The protests against police brutality and racism that erupted after the murder of African-American George Floyd by a white Minneapolis cop have resulted in demonstrators setting up a huge camp before the New York City Hall, where for a week they have been demanding sharp cuts in funding for the city’s police department and a change in municipal priorities.
“We’re asking this year that they withdraw at least, and at a minimum, a billion dollars from funding for the (New York) police,” the annual budget for which amounts to some $6 billion, Celina Trowell, one of the organizers of the protest, which coincided with the official announcement by New York Mayor Bill de Blasio that he will support those cuts, told Efe news on Monday.
In front of a book kiosk set up by several volunteers offering books related to civil rights for the African-American community and indigenous peoples, Trowell said that they want to ensure “that that money is taken from the police because that money allows them to keep perpetuating the system of structural racism on which the police is based”.

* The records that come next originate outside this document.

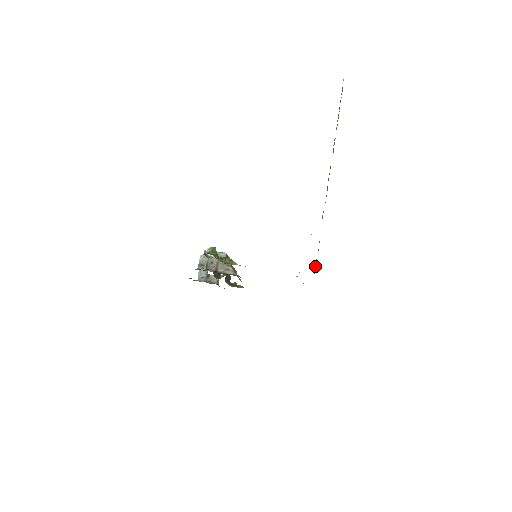
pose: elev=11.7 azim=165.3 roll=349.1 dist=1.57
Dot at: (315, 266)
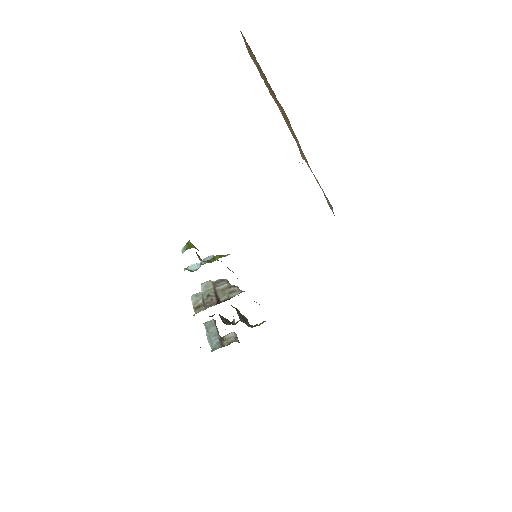
Dot at: (328, 204)
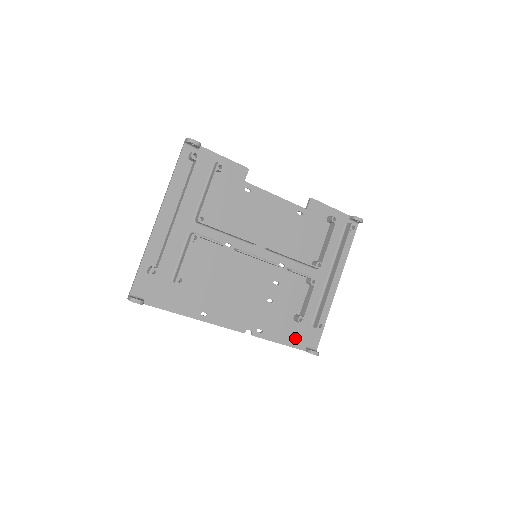
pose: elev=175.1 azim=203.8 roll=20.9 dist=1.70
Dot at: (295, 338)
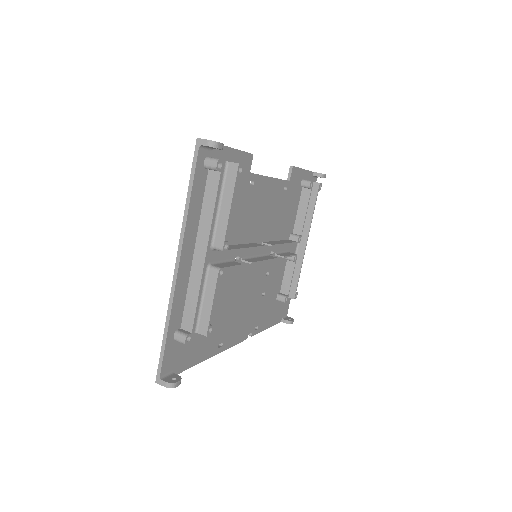
Dot at: (276, 316)
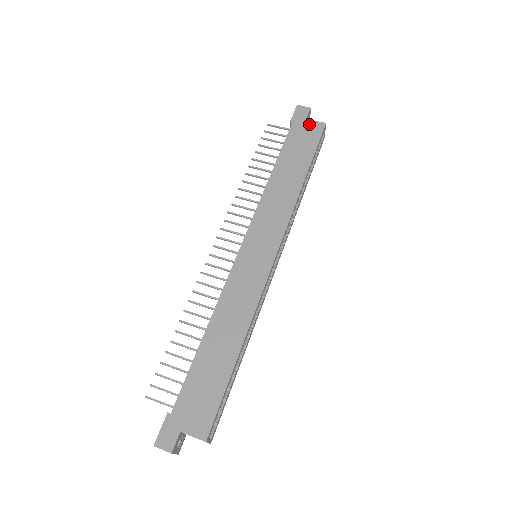
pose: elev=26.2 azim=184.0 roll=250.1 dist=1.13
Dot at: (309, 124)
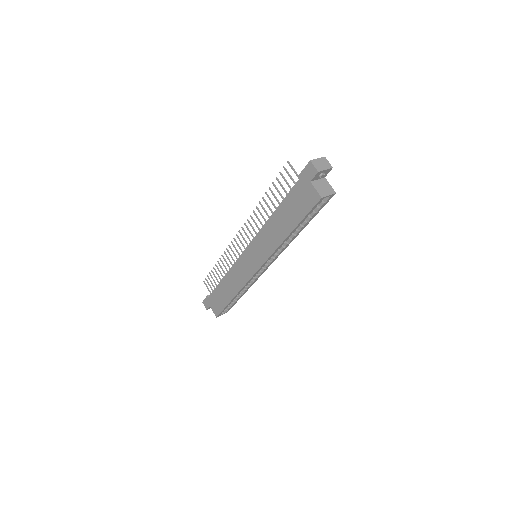
Dot at: (310, 189)
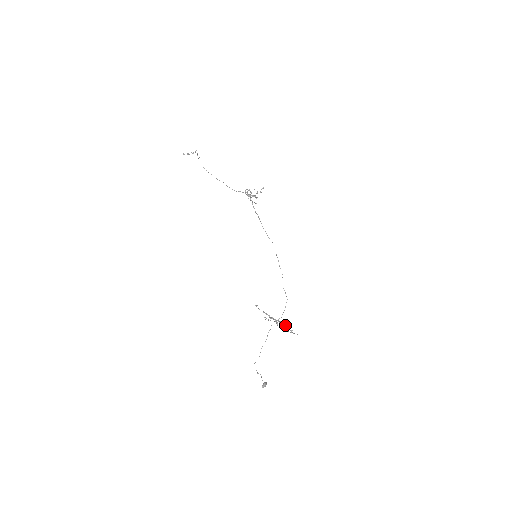
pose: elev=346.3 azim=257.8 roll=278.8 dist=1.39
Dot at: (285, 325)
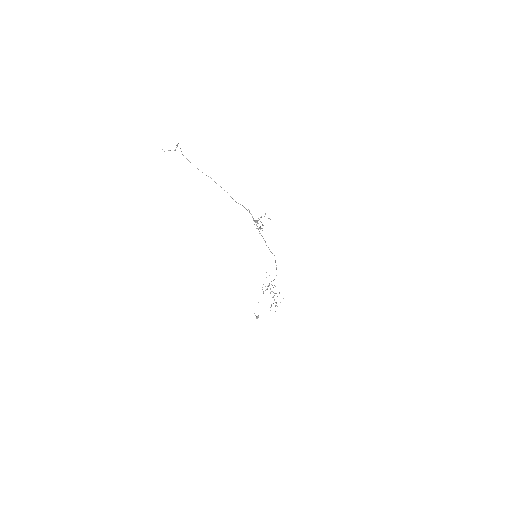
Dot at: occluded
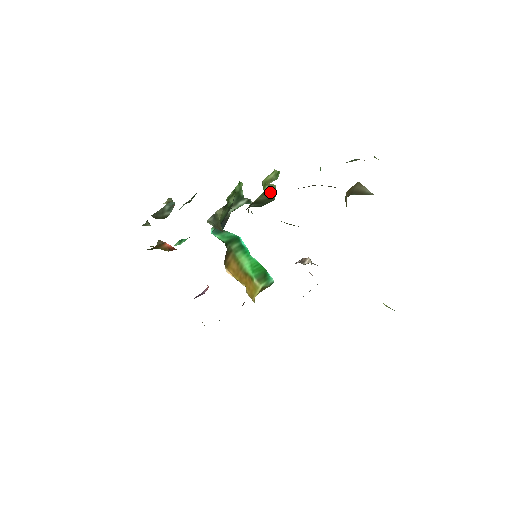
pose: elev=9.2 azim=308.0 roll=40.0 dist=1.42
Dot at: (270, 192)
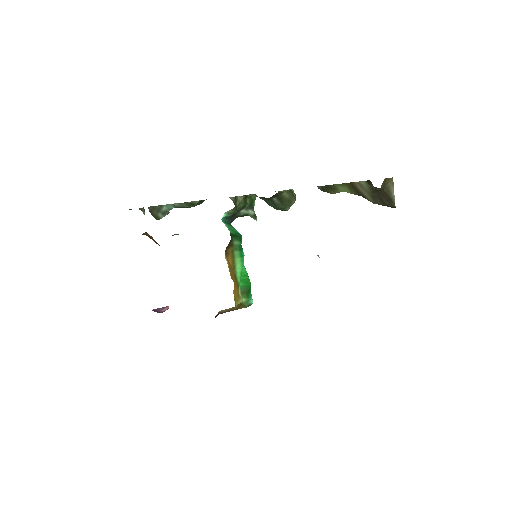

In a communique, Vocal, the non-governmental organization to which Trowell belongs and whichheaded the initiative to stage a sit-in in front of the City Hall, rejected the proposal the mayor was making and called it a “betrayal” of the movement.
The organization said that its members were “serious” about their demands for upcoming budgets and the agreement in question was “not even close” to what they were seeking.
The request to take funds from the police, which materialized during the protests held all over the city, was backed by part of the City Council – with the head of the local Assembly, Corey Johnson, and the spokeswoman for the majority Democratic Party, Laurie Cumbo, in the lead, but until Monday morning De Blasio had eyed it hesitantly.
On Monday, however, De Blasio said that his office had presented to the City Hall a plan to “save” a billion dollars by transferring it from the police budget to help deal with a number of issues that “we know” are the causes of many problems in the city.
Nevertheless, Vocal said that De Blasio’s plan preserves the resources and the power of the police without laying off any of the department’s personnel and continues with the mayor’s initial proposal to starve the communities devastated by the coronavirus.
A diverse conglomeration of people, signs, slogans and political demands, campaign tents, sleeping bags, about a dozen information and other service booths are jamming the square in front of City Hall, which the current occupants have dubbed “Abolition Square”.
“Although here we have a multiracial crowd, this is a direct act of black leadership, which has been headed by black organizers like me, and we don’t want that to be lost sight of,” Trowell said.
There are so many people and so much activity on the site that it is difficult to fixate on anything in particular there. Several booths are offering free food and non-alcoholic beverages, another table is providing information to people who have just arrived there and at yet another facemasks, hand sanitizer and assorted medications are being distributed to the demonstrators.
Also established on the square is a laundry service and a list of local businesses that have opened their restrooms to the demonstrators.
Many of those present are determined to continue with the protest despite the fact that their main demand has been met.
A sample of that is that at a “Popular Assembly” meeting here, which kicked off just after noon on Monday, it was noted that the Occupy Wall Street protest sit-in in 2011 lasted for three months with an eye toward eliminating corruption from the system, and a safety committee was set up to resolve assorted problems at the campsite and to teach people various techniques to protect themselves from the police during a police operation against them or if they are arrested.
Besides withdrawing a certain amount of funding from the police, the protesters are demanding that those funds be invested in health care, housing and education and for certain prisoners to be released, among other things.